Civil Society:
A GREAT 20TH CENTURY CHRONICLER STRIVES TO MAKE SENSE OF HISTORY
6/15/07
A EurasiaNet Book Review by Elizabeth Kiem
Travels with Herodotus
Ryszard Kapuscinski
Knopf, June 11, 2007
288 pp.

Ryszard Kapuscinski is identified in his author bio as “Poland’s most celebrated foreign correspondent,” which is a bit like calling Herodotus “Helicarnassus“ most famous father of history.” Origins are slightly less relevant than destination for both the Greek and the Pole, and both have defined their lives by leaving home.

Kapuscinski is one of the 20th century’s great chroniclers. For three decades he traveled the third world, an eyewitness to Africa’s independence, Latin America’s conflict, Iran’s revolution, and dozens of political upheavals and popular movements. A skilled reporter, Kapuscinski’s real talent was in harnessing the news of the day, and placing it not only in historical context, but also fitting it into a broader philosophy of man.

Travels with Herodotus is a reflection on the journalist’s trade. As Kapuscinski’s first posthumous book (he died early this year), it is less informative than works like Shah of Shahs or Imperium, and also less cohesive. The travels in question do not follow those of the ancient Greek in geography – only a few dozen pages tell of Kapuscinski’s time in Mediterranean or Near Eastern ports – instead, the book focuses on Herodotus’ method, his motivation, and his curiosity.

“How does Herodotus work?” Kapuscinski asks. “How does he travel?”

These sound like rhetorical questions at first, and indeed, they set up the larger discussion of the role of the foreign correspondent and the author’s personal retrospective. But in the mid-1950’s, the confluence of two events in Kapuscinski’s life made answers to these questions imperative: the first was the decision of his editors to send him, a rookie reporter, to India. The second was the publication of The Histories into Polish. For Cold War dispatches from a none-too-near abroad, Kapuscinski would turn to a fifth century BC guide to help him work and to help him travel.

Finding Herodotus’ relevance even in the post-Stalin thaw is a promising start to Travels, which shuttles between memoir, theory, and lengthy synopses of the events in Herodotus’ The Histories.
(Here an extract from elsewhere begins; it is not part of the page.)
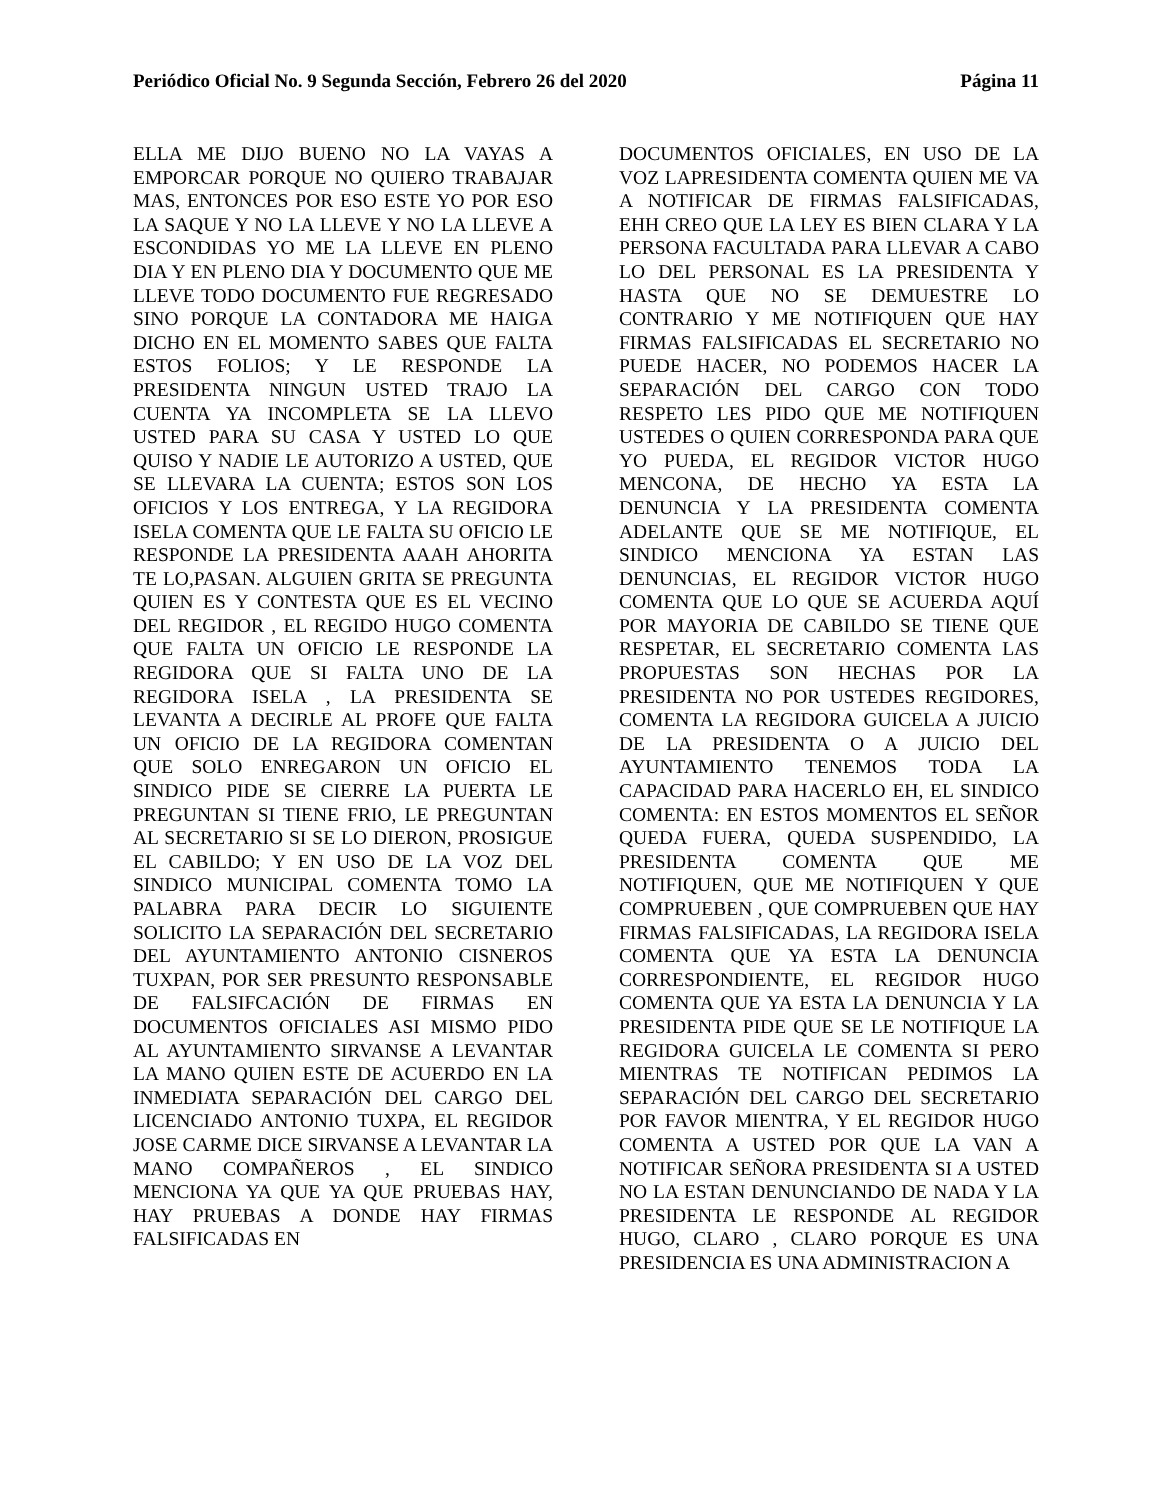Periódico Oficial No. 9 Segunda Sección, Febrero 26 del 2020 Página 11
ELLA ME DIJO BUENO NO LA VAYAS A EMPORCAR PORQUE NO QUIERO TRABAJAR MAS, ENTONCES POR ESO ESTE YO POR ESO LA SAQUE Y NO LA LLEVE Y NO LA LLEVE A ESCONDIDAS YO ME LA LLEVE EN PLENO DIA Y EN PLENO DIA Y DOCUMENTO QUE ME LLEVE TODO DOCUMENTO FUE REGRESADO SINO PORQUE LA CONTADORA ME HAIGA DICHO EN EL MOMENTO SABES QUE FALTA ESTOS FOLIOS; Y LE RESPONDE LA PRESIDENTA NINGUN USTED TRAJO LA CUENTA YA INCOMPLETA SE LA LLEVO USTED PARA SU CASA Y USTED LO QUE QUISO Y NADIE LE AUTORIZO A USTED, QUE SE LLEVARA LA CUENTA; ESTOS SON LOS OFICIOS Y LOS ENTREGA, Y LA REGIDORA ISELA COMENTA QUE LE FALTA SU OFICIO LE RESPONDE LA PRESIDENTA AAAH AHORITA TE LO,PASAN. ALGUIEN GRITA SE PREGUNTA QUIEN ES Y CONTESTA QUE ES EL VECINO DEL REGIDOR , EL REGIDO HUGO COMENTA QUE FALTA UN OFICIO LE RESPONDE LA REGIDORA QUE SI FALTA UNO DE LA REGIDORA ISELA , LA PRESIDENTA SE LEVANTA A DECIRLE AL PROFE QUE FALTA UN OFICIO DE LA REGIDORA COMENTAN QUE SOLO ENREGARON UN OFICIO EL SINDICO PIDE SE CIERRE LA PUERTA LE PREGUNTAN SI TIENE FRIO, LE PREGUNTAN AL SECRETARIO SI SE LO DIERON, PROSIGUE EL CABILDO; Y EN USO DE LA VOZ DEL SINDICO MUNICIPAL COMENTA TOMO LA PALABRA PARA DECIR LO SIGUIENTE SOLICITO LA SEPARACIÓN DEL SECRETARIO DEL AYUNTAMIENTO ANTONIO CISNEROS TUXPAN, POR SER PRESUNTO RESPONSABLE DE FALSIFCACIÓN DE FIRMAS EN DOCUMENTOS OFICIALES ASI MISMO PIDO AL AYUNTAMIENTO SIRVANSE A LEVANTAR LA MANO QUIEN ESTE DE ACUERDO EN LA INMEDIATA SEPARACIÓN DEL CARGO DEL LICENCIADO ANTONIO TUXPA, EL REGIDOR JOSE CARME DICE SIRVANSE A LEVANTAR LA MANO COMPAÑEROS , EL SINDICO MENCIONA YA QUE YA QUE PRUEBAS HAY, HAY PRUEBAS A DONDE HAY FIRMAS FALSIFICADAS EN
DOCUMENTOS OFICIALES, EN USO DE LA VOZ LAPRESIDENTA COMENTA QUIEN ME VA A NOTIFICAR DE FIRMAS FALSIFICADAS, EHH CREO QUE LA LEY ES BIEN CLARA Y LA PERSONA FACULTADA PARA LLEVAR A CABO LO DEL PERSONAL ES LA PRESIDENTA Y HASTA QUE NO SE DEMUESTRE LO CONTRARIO Y ME NOTIFIQUEN QUE HAY FIRMAS FALSIFICADAS EL SECRETARIO NO PUEDE HACER, NO PODEMOS HACER LA SEPARACIÓN DEL CARGO CON TODO RESPETO LES PIDO QUE ME NOTIFIQUEN USTEDES O QUIEN CORRESPONDA PARA QUE YO PUEDA, EL REGIDOR VICTOR HUGO MENCONA, DE HECHO YA ESTA LA DENUNCIA Y LA PRESIDENTA COMENTA ADELANTE QUE SE ME NOTIFIQUE, EL SINDICO MENCIONA YA ESTAN LAS DENUNCIAS, EL REGIDOR VICTOR HUGO COMENTA QUE LO QUE SE ACUERDA AQUÍ POR MAYORIA DE CABILDO SE TIENE QUE RESPETAR, EL SECRETARIO COMENTA LAS PROPUESTAS SON HECHAS POR LA PRESIDENTA NO POR USTEDES REGIDORES, COMENTA LA REGIDORA GUICELA A JUICIO DE LA PRESIDENTA O A JUICIO DEL AYUNTAMIENTO TENEMOS TODA LA CAPACIDAD PARA HACERLO EH, EL SINDICO COMENTA: EN ESTOS MOMENTOS EL SEÑOR QUEDA FUERA, QUEDA SUSPENDIDO, LA PRESIDENTA COMENTA QUE ME NOTIFIQUEN, QUE ME NOTIFIQUEN Y QUE COMPRUEBEN , QUE COMPRUEBEN QUE HAY FIRMAS FALSIFICADAS, LA REGIDORA ISELA COMENTA QUE YA ESTA LA DENUNCIA CORRESPONDIENTE, EL REGIDOR HUGO COMENTA QUE YA ESTA LA DENUNCIA Y LA PRESIDENTA PIDE QUE SE LE NOTIFIQUE LA REGIDORA GUICELA LE COMENTA SI PERO MIENTRAS TE NOTIFICAN PEDIMOS LA SEPARACIÓN DEL CARGO DEL SECRETARIO POR FAVOR MIENTRA, Y EL REGIDOR HUGO COMENTA A USTED POR QUE LA VAN A NOTIFICAR SEÑORA PRESIDENTA SI A USTED NO LA ESTAN DENUNCIANDO DE NADA Y LA PRESIDENTA LE RESPONDE AL REGIDOR HUGO, CLARO , CLARO PORQUE ES UNA PRESIDENCIA ES UNA ADMINISTRACION A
In India, Kapuscinski experiences his first recognition of a difficulty that Herodotus would have known even more acutely: “I understood nothing. … Language struck me at that moment as something material, something with a physical dimension, a wall rising up in the middle of the road and preventing my going further, closing off the world, making it unattainable.” This frustration is in response to his battles not with Hindi, but with English, a language that he conceivably shared with some of the locals. Underlying this recollection of an early humiliation, one can hear the author asking, “What would Herodotus do?”

But Kapuscinski’s debt to Herodotus goes beyond work tips and inspiration, and sometimes muddies his tale. Revisiting 20th century conflicts in Africa, still accompanied by the book that has become his talisman, the threads weaving modern and ancient begin to fail. The book’s midsection tries to digest the fall of an Ethiopian Emperor and the rise of opposition guerilla armies in Somalia and Eritrea, while recapping the Greco-Persian War. Kapuscinski argues the logic of the irony: “I felt more deeply about the destruction of Athens … and the sinking of the Persian fleet struck me as more tragic than yet another mutiny in Congo. The world I was experiencing was not only the African one, about which I was supposed to be writing …, but also that one which far from here vanished hundreds of years ago.” It is clearly more difficult to maintain the same level of interest in his retold tales than it is in his original reporting.

More problematic, to some critics, are indications that Kapuscinski may have shared with Herodotus a tendency to embroider his nonfiction. Recent rebukes found in The Times Literary Supplement and in Slate.com take the author to task for unsubstantiated or even unsubstantiatable reporting. If these accusations are true, it is one of the more unfortunate attributes borrowed from his predecessor, who wrote great tales about well-bred cannibals and deluded tyrants, none of them accountable to ancient fact-checkers.

Travels with Herodotus is not Kapuscinski’s best book. It suffers from both too little and too much concept. In many ways, its thesis is fundamental: great journalism will reveal great histories, but only if you expend shoe leather, cross borders, ask questions and sit quietly. But the book also links the author too closely to his mentor. Herodotus was the first multi-culturalist, asserts Kapuscinski, a “globalist” of the same mettle as today’s most successful travel writers. One wants to appreciate the author’s testament, but it means overlooking the implication of his lauding “a man possessed by a craving, a bug, a mania for knowledge, and endowed, furthermore with intellect and powers of written expression.”

It shouldn’t be Kapuscinski’s job to trumpet great travel writers. Just as it never was Herodotus’.

Editor’s Note: Elizabeth Kiem is a freelance writer based in New York.